» PROVIDED PASSAGE:
Segment Open

New Cancer Treatment Uses Patient's Immune System to Attack Diseased Tissue

A promising new leukemia treatment that uses the patient's immune system to fight diseased cells has been gaining traction, doctors at the memorial Sloan Kettering Cancer Center in New York City announced this week.

The medical officials, who have been conducting a study in conjunction with University of Pennsylvania researchers, say they're working on a way to target a certain kind of leukemia that invades B cells in the immune system.

This particular type of cancer is called acute lymphoblastic leukemia, according to Science Translational Medicine.

This kind of leukemia, which doesn't respond to routine administration of chemotherapy, almost always causes a relapse in cancer patients months after they've stopped receiving treatment. A study in Science Translational Medicine revealed only a slight number of patients with acute lymphoblastic leukemia respond positively to chemotherapy.

Until this point, doctors have been treating the leukemia with bone marrow transplants. But some patients can't undergo such a procedure if their cancer is active, for the diseased cells must be in remission for the transplant to go through successfully.

Segment Closed

» DATA EXCERPTS:
Segment Open

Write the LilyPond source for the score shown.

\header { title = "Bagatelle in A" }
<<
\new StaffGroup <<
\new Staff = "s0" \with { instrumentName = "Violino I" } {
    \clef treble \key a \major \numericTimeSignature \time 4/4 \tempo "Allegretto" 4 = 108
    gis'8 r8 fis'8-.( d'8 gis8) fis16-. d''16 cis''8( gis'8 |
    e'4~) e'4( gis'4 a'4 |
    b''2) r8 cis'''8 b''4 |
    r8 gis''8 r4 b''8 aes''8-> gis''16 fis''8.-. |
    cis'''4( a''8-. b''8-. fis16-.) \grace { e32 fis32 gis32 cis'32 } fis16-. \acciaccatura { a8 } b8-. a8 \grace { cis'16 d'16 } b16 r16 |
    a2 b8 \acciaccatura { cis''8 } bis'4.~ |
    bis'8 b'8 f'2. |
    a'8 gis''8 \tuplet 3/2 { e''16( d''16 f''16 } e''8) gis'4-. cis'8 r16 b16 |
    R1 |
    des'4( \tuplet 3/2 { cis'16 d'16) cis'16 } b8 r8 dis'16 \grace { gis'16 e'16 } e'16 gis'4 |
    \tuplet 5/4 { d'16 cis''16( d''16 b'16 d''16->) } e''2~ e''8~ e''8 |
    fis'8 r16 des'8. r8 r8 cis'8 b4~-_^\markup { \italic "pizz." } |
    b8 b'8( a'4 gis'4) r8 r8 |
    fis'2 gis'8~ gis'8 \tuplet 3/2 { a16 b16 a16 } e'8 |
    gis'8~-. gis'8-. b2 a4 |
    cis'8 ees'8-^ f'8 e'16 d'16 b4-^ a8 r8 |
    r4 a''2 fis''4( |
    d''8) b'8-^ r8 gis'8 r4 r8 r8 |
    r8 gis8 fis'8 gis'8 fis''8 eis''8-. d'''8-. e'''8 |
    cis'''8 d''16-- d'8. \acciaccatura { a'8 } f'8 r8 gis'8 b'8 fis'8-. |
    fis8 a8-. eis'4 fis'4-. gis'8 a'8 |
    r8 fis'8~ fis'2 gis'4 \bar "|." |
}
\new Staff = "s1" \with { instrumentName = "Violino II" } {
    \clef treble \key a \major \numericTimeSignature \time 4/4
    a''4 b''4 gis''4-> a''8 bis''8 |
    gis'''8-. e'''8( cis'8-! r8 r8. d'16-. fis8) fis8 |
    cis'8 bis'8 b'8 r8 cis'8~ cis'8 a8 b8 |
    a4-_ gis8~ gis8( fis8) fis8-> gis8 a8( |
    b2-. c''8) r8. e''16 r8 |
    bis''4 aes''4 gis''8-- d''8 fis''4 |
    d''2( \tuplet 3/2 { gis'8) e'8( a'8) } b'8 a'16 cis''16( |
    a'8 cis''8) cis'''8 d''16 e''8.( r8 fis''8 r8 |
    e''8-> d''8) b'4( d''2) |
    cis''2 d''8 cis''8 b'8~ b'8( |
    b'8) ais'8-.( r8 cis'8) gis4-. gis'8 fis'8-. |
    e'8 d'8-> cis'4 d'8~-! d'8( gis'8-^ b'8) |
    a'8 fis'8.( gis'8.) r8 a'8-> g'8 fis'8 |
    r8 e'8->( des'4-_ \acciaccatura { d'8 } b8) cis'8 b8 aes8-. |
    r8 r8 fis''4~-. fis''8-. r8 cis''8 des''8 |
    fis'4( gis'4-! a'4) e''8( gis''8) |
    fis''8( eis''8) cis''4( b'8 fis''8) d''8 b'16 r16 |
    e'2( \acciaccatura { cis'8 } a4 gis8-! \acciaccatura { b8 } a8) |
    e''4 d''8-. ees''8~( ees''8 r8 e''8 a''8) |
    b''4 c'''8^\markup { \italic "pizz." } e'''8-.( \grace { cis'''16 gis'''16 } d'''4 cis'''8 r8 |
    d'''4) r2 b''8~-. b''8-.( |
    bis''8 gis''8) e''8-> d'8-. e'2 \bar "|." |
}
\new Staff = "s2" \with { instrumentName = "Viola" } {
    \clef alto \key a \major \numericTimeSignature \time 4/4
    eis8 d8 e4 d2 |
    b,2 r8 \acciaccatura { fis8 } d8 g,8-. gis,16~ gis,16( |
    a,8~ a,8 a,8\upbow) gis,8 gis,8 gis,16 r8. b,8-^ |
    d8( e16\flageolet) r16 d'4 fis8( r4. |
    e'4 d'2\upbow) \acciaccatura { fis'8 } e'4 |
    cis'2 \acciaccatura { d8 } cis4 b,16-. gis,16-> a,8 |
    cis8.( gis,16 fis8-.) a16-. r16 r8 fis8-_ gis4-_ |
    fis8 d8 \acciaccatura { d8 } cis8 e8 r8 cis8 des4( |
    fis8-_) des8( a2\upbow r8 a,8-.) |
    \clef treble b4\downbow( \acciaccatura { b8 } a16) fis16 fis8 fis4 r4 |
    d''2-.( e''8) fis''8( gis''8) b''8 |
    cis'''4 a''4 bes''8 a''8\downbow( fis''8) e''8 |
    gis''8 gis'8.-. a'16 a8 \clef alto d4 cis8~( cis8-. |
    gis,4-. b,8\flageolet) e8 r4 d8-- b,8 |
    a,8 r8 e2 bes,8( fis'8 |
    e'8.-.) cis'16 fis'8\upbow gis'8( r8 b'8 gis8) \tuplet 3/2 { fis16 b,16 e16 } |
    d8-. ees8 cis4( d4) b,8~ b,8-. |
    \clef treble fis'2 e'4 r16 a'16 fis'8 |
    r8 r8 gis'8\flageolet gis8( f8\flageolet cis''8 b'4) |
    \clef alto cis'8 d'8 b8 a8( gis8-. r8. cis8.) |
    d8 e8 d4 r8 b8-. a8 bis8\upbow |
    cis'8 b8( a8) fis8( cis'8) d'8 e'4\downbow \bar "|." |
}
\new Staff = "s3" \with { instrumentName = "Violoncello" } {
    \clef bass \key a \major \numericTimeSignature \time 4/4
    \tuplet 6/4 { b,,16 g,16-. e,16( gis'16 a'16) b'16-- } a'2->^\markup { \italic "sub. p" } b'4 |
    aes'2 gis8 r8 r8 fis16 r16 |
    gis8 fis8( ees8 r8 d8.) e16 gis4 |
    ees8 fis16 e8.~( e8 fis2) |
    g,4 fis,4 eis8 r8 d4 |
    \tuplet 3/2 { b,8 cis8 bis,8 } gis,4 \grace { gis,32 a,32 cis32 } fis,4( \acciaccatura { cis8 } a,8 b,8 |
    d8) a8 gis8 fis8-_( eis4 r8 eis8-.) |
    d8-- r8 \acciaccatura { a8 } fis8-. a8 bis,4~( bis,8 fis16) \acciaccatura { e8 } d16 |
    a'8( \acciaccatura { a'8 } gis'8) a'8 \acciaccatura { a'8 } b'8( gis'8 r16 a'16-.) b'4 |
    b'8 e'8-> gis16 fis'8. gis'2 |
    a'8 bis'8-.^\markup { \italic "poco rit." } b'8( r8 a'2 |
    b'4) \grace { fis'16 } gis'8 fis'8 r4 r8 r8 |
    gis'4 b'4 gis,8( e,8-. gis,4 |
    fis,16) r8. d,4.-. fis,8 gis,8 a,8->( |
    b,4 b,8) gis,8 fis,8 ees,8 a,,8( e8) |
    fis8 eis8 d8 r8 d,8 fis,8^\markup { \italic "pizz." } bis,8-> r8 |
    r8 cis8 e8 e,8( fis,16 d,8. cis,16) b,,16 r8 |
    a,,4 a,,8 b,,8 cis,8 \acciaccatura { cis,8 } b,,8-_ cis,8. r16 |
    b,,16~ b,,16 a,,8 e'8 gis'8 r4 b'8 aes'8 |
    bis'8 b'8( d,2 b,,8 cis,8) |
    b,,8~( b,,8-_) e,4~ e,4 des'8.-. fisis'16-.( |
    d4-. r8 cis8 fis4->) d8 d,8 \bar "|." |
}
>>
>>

Segment Closed

» PROBLEMS TO SOLVE:
[A] Reproduce word for word the part of the leukemia treatment article that opens with the words containing "Until this point, doctors" and closes with "go through successfully.".
[B] Write the next part of the leukemia treatment article, starting after its last sentence.

» TASK-BY-TASK ANSWERS:
[A]
Until this point, doctors have been treating the leukemia with bone marrow transplants. But some patients can't undergo such a procedure if their cancer is active, for the diseased cells must be in remission for the transplant to go through successfully.

[B]
But now, medical officials are trying a different tactic - using the patient's immune system, doctors attack cancerous tissues directly.

Doctors have been employing a certain method for this approach: first, the patient's blood is drawn and analyzed - certain suppressor T cells are then isolated and genetically altered to pick up a specific proteins that live in cancerous cells.

The study, which involved 16 participants, showed promising results - 14 of the test subjects came to full remission after they were given a dosage of the new T cells.

Despite its initial success, doctors are wary to cosign the treatment right away. Physicians told Translational Medicine that further tests will follow, especially those geared toward examining the side effects of this new method.